The modest sample size of this study limits its generalizability, yet, it offers the first, detailed characterization of Oklahoma’s CHR/CHW workforce. Another limitation of this study is that respondents self-identified as CHWs in the absence of a well-defined CHW workforce, which points to the need for continued efforts into this direction. Conclusions on training needs are somewhat limited by responses offered in the survey, but additional qualitative data mediated this limitation. The survey did not ask about social determinants of health (SDOH),5 one of the most important health issues addressed successfully by CHRs/CHWs,5,6 although we received some indication of its importance. Future workforce projects focused on CHRs/CHWs in Oklahoma need to inquire about training needs on SDOH. Finally, our survey was conducted prior to the COVID-19 pandemic and did not capture likely changes in training needs, training delivery methods, and barriers and facilitators to professional development. A follow-up survey to inquire about pandemic-induced changes in training needs is advisable.
CONCLUSIONS
As the OPHTC and partners develop trainings, it will be important to continue collaboration with CHRs/CHWs and employing organizations to confirm training needs, and develop and implement meaningful trainings. As CHWs outside tribal systems are gaining momentum and tribal CHRs may benefit from additional support, efforts to build a state-wide, well-trained workforce will require data, standardized trainings, continued education, funding, collaboration, and supportive policies.
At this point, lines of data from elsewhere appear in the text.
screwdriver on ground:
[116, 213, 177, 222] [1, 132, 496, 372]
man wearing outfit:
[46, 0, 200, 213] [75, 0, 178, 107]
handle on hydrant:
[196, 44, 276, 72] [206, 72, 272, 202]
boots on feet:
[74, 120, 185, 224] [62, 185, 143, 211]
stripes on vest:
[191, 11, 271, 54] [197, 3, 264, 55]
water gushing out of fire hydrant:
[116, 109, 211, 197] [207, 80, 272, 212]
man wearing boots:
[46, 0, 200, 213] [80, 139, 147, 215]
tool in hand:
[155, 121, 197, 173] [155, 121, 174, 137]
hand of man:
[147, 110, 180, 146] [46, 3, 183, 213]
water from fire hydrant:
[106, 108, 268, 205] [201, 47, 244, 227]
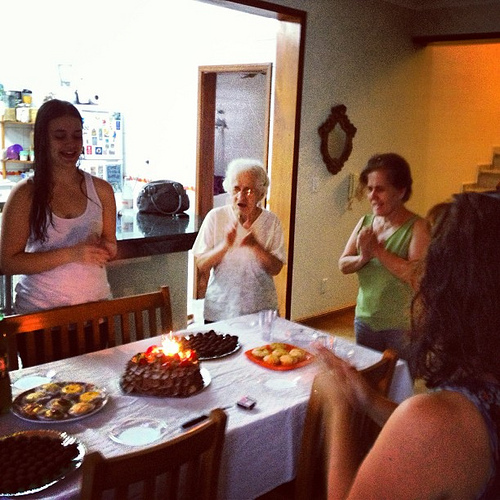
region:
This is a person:
[185, 123, 319, 350]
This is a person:
[340, 119, 451, 363]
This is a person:
[1, 79, 159, 339]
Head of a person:
[32, 82, 103, 192]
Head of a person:
[218, 139, 275, 231]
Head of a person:
[357, 131, 428, 236]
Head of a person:
[404, 183, 496, 358]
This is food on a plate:
[17, 371, 118, 448]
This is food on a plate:
[244, 318, 315, 376]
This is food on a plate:
[180, 309, 248, 370]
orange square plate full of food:
[245, 340, 312, 373]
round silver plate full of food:
[14, 380, 110, 422]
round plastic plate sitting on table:
[108, 418, 171, 443]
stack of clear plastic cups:
[258, 310, 277, 340]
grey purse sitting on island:
[136, 180, 189, 213]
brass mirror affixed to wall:
[319, 103, 358, 175]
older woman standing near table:
[195, 155, 288, 327]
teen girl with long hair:
[0, 97, 120, 368]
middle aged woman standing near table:
[334, 152, 431, 350]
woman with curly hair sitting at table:
[311, 191, 497, 493]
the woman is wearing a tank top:
[19, 160, 108, 307]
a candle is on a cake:
[156, 331, 186, 360]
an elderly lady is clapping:
[196, 163, 290, 316]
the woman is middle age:
[356, 204, 421, 330]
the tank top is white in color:
[20, 170, 105, 304]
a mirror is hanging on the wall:
[318, 104, 358, 180]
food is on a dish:
[244, 337, 312, 369]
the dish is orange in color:
[249, 335, 316, 372]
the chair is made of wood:
[83, 415, 228, 497]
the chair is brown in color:
[81, 413, 229, 498]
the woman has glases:
[196, 169, 306, 311]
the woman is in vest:
[7, 188, 122, 313]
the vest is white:
[34, 203, 122, 299]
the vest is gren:
[346, 224, 406, 332]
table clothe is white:
[228, 316, 338, 418]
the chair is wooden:
[85, 431, 251, 497]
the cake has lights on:
[116, 325, 198, 392]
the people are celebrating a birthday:
[9, 156, 474, 498]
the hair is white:
[214, 150, 267, 194]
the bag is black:
[136, 180, 193, 234]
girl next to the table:
[1, 99, 161, 279]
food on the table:
[18, 319, 315, 474]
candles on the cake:
[143, 332, 196, 374]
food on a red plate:
[249, 335, 314, 381]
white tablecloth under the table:
[216, 374, 283, 396]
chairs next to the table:
[13, 310, 164, 365]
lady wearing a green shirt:
[309, 141, 454, 313]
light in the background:
[415, 48, 497, 121]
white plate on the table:
[107, 400, 172, 459]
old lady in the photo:
[170, 153, 327, 313]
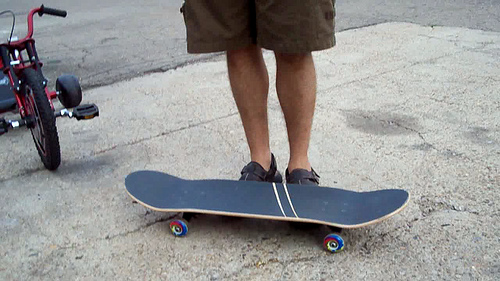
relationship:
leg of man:
[210, 40, 297, 158] [204, 2, 346, 183]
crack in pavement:
[374, 98, 454, 142] [332, 69, 474, 162]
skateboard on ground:
[113, 133, 440, 265] [185, 231, 294, 279]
While some of this is in process in Oklahoma, improving the availability of workforce-specific trainings will be key for CHRs/CHWs
HUMAN PARTICIPANT COMPLIANCE STATEMENT.
The Region 6 South Central Public Health Training Center’s (R6SCPHTC) training-related needs assessment data collection is considered to have exempt status by Tulane University’s Institutional Review Board (IRB). The R6SCPHTC shared the Oklahoma-relevant data described in this paper under a data sharing and usage agreement with the Oklahoma Public Health Training Center at the University of Oklahoma Health Sciences Center’s Hudson College of Public Health. The objective of our present analysis is to document the current and unmet education and training needs in Oklahoma’s Community Health Representative (CHR) / Community Health Worker (CHW) workforce in order to guide future programming. All activities leading to this paper fall under the R6SCPHTC umbrella determination.
ACKNOWLEDGEMENTS
This project was supported by the Health Resources and Services Administration (HRSA) of the U.S. Department of Health and Human Services (HHS) under grant number UB6HP31682, through the Region 6 South Central Public Health Training Center at Tulane School of Public Health and Tropical Medicine. The project was also supported by the Oklahoma Shared Clinical and Translational Resources (U54GM104938) with an Institutional Development Award (IDeA) from NIGMS. We acknowledge the contributions of other valued members of the Hudson College of Public Health, including Terrance Todome, MPH, graduate research assistant, and Rebecka Bourn, PhD, for technical and editorial assistance. The content is solely the responsibility of the authors and does not necessarily represent the official views of the Health Resources and Service Administration or the National Institutes of Health. The authors have no conflict of interest to declare.